The district should be more transparent with students when releasing coronavirus statistics


Photo via Creative Commons

“I want to inform you that one student has tested positive for COVID-19,” reads an email sent on Sept. 13 by RUHS principal Anthony Bridi. “We will continue to implement our cleaning and safety procedures,” and “I appreciate all that you are doing on your part to keep everyone safe.” If you are a Redondo student reading this for the first time, don’t worry, you haven’t missed anything—these were never written for us. 

Due to the current plight of the COVID-19 pandemic, RBUSD has decided to send frequent reports to parents relaying information concerning new cases on campus and to reassure our community that safety procedures are being carried out. The official RBUSD website is also making sure to keep up a current “RBUSD COVID-19 Dashboard,” which includes numbers counting active cases among the district’s students and staff per location.

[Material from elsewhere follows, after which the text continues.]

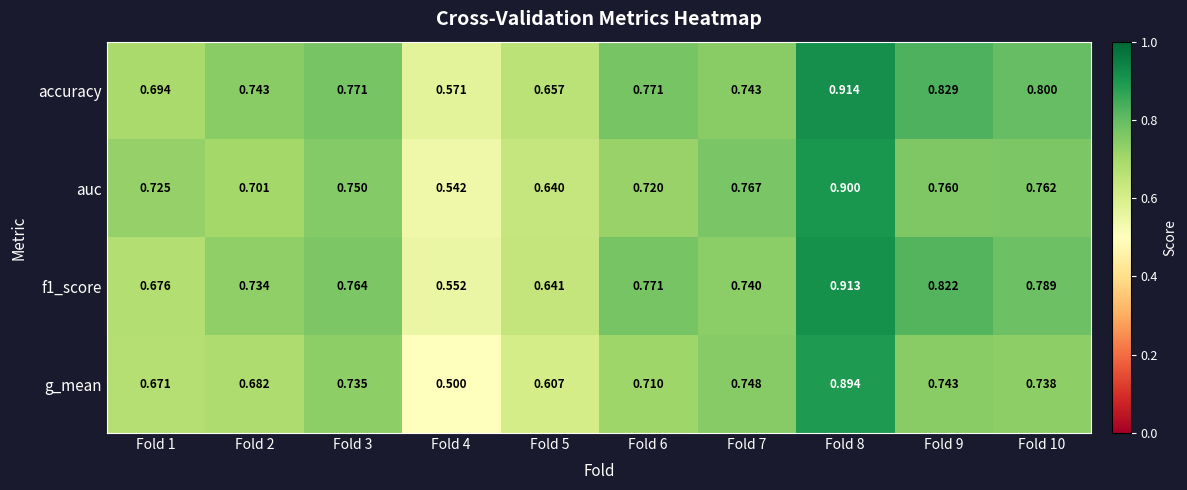

Rank the series at Fold 7 from lowest to highest value.

f1_score, accuracy, g_mean, auc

However, I was only made aware of this information by one RUHS senior’s active Instagram story. 

RUHS students do not receive any information themselves regarding the ever-fluctuating number of confirmed, active cases on campus. Many students, like myself, probably aren’t even aware that their parents are being notified, as the reports get lost under floods of emails that hit adult inboxes daily. Some parents are said to be aware of these reports yet don’t feel the need to transfer this information to their child, again setting up a barrier on what RUHS students are able to access. Despite their young age and their strong parental dependency, students still deserve to be adequately informed on the health status of their own daily environment, as their 2-feet apart desks put them on the front-lines of a COVID-19 outbreak. 

Director of the Harvard Global Health Institute, Dr. Ashish Jha, says that withholding any information concerning the COVID-19 spread will make “disease control more difficult” and raise the anxieties of those involved, including students. As she said to the New York Times, “You don’t scare people by telling them what’s going on; you scare them by hiding information.” While this mostly pertains to schools that bar absolutely any word on cases, this could very well apply to students who are not given the resources needed to keep tabs on the spread. For a school to be able to succeed, its staff and students need to feel like their safety is prioritized, and that they won’t be harmed by administrators who aren’t taking care of business. Only by instilling this confidence in the campus community can the school year run smoothly. 

Also, in providing meticulous records of new cases popping up on campus, a new kind of pressure would be put on the student body to take safety protocols more seriously. I can’t be the only one who anxiously watches as crowds of students huddle together to chat in the halls with all their masks off. By putting the numbers in their faces, students will most likely come to realize the severity of the situation and attempt to keep better track of their unsafe habits, ones that not only endanger themselves but thousands of other people on campus.  

RUHS faculty are, indeed, going to great efforts to keep our campus free of health-concerns: requiring teachers to be vaccinated or tested for COVID-19, having teachers clean between classes and enforcing a mask mandate. But this doesn’t necessarily mean that our campus is actually free of COVID-19, and students should be made aware of this. The situation concerning this virus across the globe is a serious one, and students need to be made aware that safety requires their full compliance. But most importantly, they should be allowed to feel safe and secure in a transparent environment.